Pubblicata il: 29/09/2016 16:14

Redazione ImpresaGreen

Sta per nascere a Milano il primo distributore italiano di metano a km 0 dal quale sarà presto possibile fare rifornimento con il gas prodotto dai reflui fognari della città metropolitana.
Fare il pieno con l'acqua non è dunque più un sogno grazie agli sforzi di innovazione di Gruppo CAP e oggi, durante la presentazione del Bilancio di Sostenibilità e del Bilancio ambientale dell'utility milanese, se n'è avuta prova.
Un'autovettura a metano, grazie alla collaborazione tecnologica di FCA, è stata alimentata con il carburante prodotto dai reflui fognari trattati nel depuratore di Niguarda-Bresso.

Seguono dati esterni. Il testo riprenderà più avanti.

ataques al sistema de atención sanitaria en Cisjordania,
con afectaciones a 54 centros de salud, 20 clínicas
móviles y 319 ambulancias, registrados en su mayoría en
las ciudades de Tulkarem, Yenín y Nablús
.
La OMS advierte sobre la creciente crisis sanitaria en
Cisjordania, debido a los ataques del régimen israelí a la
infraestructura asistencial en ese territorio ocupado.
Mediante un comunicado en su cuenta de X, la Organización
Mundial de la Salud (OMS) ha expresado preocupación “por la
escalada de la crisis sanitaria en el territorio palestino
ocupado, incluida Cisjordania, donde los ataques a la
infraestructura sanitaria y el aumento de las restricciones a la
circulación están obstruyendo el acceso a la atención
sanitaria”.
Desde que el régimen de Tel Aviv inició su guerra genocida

L'azienda che gestisce acquedotto, fognatura e depurazione nella Città Metropolitana di Milano, ha infatti spinto l'acceleratore sull'economia circolare e sta trasformando i principali dei suoi circa 60 depuratori in bioraffinerie in grado di produrre ricchezza dalle acque di scarto. Biometano, fertilizzanti, energia elettrica sono già realtà e presto sarà possibile estrarre nutrienti come fosforo e azoto.
Presso il depuratore di Cassano D'Adda è stata avviata una produzione sperimentale di fertilizzante, mentre dal sito a nord di Milano le acque convogliate al depuratore permetteranno di far viaggiare centinaia di automobili.
In base agli studi dei tecnici CAP, si stima infatti che il solo depuratore di Bresso potrebbe arrivare a sviluppare una produzione annua di biometano di 341.640 kg, sufficienti ad alimentare 416 veicoli per 20 mila km all'anno: 8.320.000 km percorribili complessivi, equivalenti a oltre 200 volte la circonferenza della Terra.
Significativi anche i risparmi grazie al costo di produzione di 0,58 €/kg, sensibilmente inferiore ai circa 0,9 €/kg a cui il metano è oggi acquistabile sul mercato.
Grazie a questo immenso potenziale energetico, disponibile ma attualmente non sfruttato, il depuratore di Niguarda-Bresso potrebbe comodamente alimentare da solo l'intero parco auto aziendale CAP, permettendo di conseguire al contempo un importante contenimento dei costi oggi sostenuti per l'acquisto di carburante.